Activity:
Copy out, word for word, the part of the listing that opens with the line containing "### Phase 2 Impact (Weeks 5-8)" and runs through the end of the listing.

═══ Extracted entries

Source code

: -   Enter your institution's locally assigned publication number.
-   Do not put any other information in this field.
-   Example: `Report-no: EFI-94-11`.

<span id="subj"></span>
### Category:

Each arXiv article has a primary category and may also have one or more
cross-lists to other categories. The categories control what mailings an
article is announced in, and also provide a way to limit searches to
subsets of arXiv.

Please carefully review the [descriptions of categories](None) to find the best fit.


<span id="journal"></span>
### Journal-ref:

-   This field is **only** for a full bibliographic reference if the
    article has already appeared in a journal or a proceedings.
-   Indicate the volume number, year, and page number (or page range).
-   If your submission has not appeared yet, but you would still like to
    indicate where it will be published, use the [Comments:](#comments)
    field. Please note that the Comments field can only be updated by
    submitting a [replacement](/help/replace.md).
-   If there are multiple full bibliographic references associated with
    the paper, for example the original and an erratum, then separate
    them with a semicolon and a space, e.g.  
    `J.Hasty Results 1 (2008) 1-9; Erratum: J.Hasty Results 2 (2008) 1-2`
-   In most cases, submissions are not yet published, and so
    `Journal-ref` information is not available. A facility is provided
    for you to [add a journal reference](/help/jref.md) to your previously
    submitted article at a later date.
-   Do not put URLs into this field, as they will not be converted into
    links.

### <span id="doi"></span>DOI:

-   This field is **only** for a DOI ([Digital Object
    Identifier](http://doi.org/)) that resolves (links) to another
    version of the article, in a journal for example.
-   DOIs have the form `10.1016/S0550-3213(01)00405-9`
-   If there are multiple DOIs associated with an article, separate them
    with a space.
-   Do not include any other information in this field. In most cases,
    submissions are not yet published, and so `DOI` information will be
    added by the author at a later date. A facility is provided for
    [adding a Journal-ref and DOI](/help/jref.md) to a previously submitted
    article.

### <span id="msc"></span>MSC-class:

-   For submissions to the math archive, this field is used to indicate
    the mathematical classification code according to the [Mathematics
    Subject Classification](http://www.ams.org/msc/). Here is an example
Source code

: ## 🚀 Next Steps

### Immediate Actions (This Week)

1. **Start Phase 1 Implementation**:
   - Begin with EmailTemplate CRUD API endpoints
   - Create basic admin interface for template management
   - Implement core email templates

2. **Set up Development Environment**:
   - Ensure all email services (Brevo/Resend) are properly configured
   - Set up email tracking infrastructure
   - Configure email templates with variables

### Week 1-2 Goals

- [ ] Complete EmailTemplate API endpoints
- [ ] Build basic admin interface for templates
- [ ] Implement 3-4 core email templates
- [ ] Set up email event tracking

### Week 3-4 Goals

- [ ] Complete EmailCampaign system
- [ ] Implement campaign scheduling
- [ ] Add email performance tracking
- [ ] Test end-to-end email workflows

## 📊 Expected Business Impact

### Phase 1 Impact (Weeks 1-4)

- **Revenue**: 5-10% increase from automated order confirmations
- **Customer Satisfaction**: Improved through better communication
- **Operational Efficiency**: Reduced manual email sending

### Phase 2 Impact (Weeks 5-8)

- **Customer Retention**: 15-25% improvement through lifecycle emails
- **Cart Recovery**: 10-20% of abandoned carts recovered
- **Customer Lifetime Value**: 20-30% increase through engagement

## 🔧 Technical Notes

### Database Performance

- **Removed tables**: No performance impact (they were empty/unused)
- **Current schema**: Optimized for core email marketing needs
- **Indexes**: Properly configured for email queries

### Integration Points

══════

The completed task:
### Phase 2 Impact (Weeks 5-8)

- **Customer Retention**: 15-25% improvement through lifecycle emails
- **Cart Recovery**: 10-20% of abandoned carts recovered
- **Customer Lifetime Value**: 20-30% increase through engagement

## 🔧 Technical Notes

### Database Performance

- **Removed tables**: No performance impact (they were empty/unused)
- **Current schema**: Optimized for core email marketing needs
- **Indexes**: Properly configured for email queries

### Integration Points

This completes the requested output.